Сбросив обороты двигателя, рыбак выключает его совсем. Шарит по дну длинным металлическим крюком. Мы совсем близко от берега — низкой песчаной насыпи с редким кустарником.
— Обычно вы выезжаете сюда с женой? — спрашиваю я, нарушая утреннюю тишину, вдруг наступившую после последнего вздоха двигателя. В живых ее нет, я в этом уверен. Хочу, чтоб он рассказал, как это случилось, но не могу объяснить, откуда у меня такое желание. «Она была невысокого роста», — сказал он. Была…
Йозеф Нойер нашел сеть и начинает ее поднимать.
— Мы всегда выходили вместе. Двадцать лет кряду. С тех пор как наш малый вылетел из гнезда. «И что мне теперь делать в этих стенах?» — сказала она. Поначалу меня это не устраивало. Но она явно набиралась опыта. «А поставь-ка сети вот тут», — говорила она. И назавтра они были полными. Надо же, какое чутье, думал я…
Нойер неожиданно умолкает и перестает вытягивать сеть.
— Как-то раз, прошлой осенью, она со мной не пошла, чувствовала себя неважно, а когда я вернулся, то увидел, что она сидит на лавке. И уже остыла.
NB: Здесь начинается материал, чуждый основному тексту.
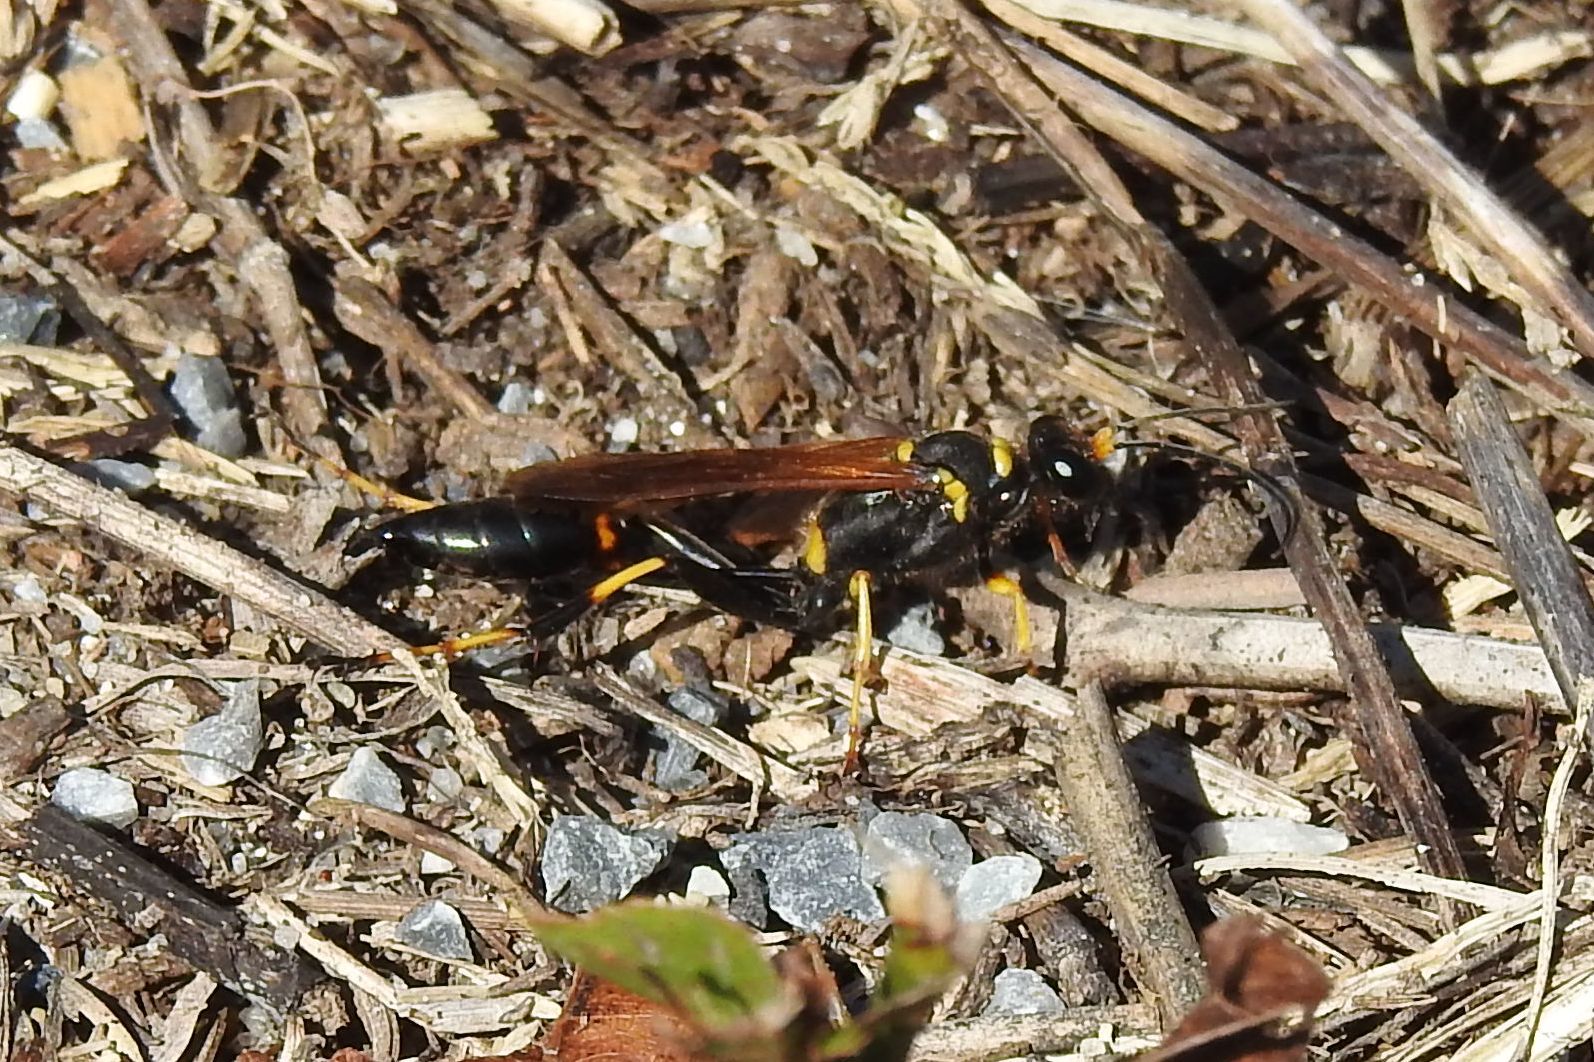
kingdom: Animalia
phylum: Arthropoda
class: Insecta
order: Hymenoptera
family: Sphecidae
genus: Sceliphron
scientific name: Sceliphron caementarium
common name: Mud dauber
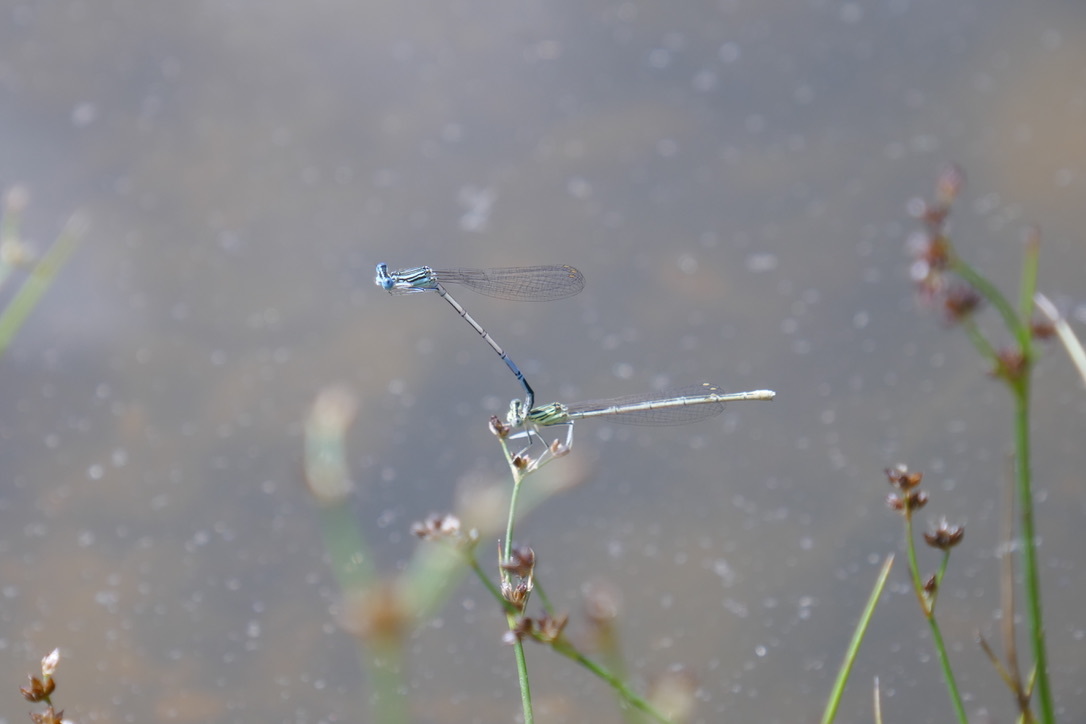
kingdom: Animalia
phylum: Arthropoda
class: Insecta
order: Odonata
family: Platycnemididae
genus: Platycnemis
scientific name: Platycnemis pennipes
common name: White-legged damselfly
Глядя на него, я не жалею, что задал свой вопрос. Мимо нас проходит автомобильный паром, на ярко-красном корпусе надпись: Danube Highway. Нойер смотрит парому вслед и вновь начинает выбирать сеть. На руках у него синие резиновые перчатки. Рваные тела медуз, застряв в ячейках, блестят на солнце, как куски льда. Вот, наконец, и рыбина — с темно-зелеными полосками на спине. Она не трепыхается, скорее рвется вперед. Неспешно высвобождая ее, Нойер говорит: «С окуня начнешь, с ним и уйдешь». И мы оба смеемся.
— Кто же вы, если не сын Вальтера? Приедет мой парень, сказал он мне, и что тебя, то есть вас, бывало, хлебом не корми, только дай поудить.
— В Гюстрове мы были соседями. Пожалуй, даже друзьями.
— Даже друзьями?
Нойер складывает пустую сеть, как простыню, и бросает перед собой на днище лодки. Вновь набивает трубку и смотрит на меня.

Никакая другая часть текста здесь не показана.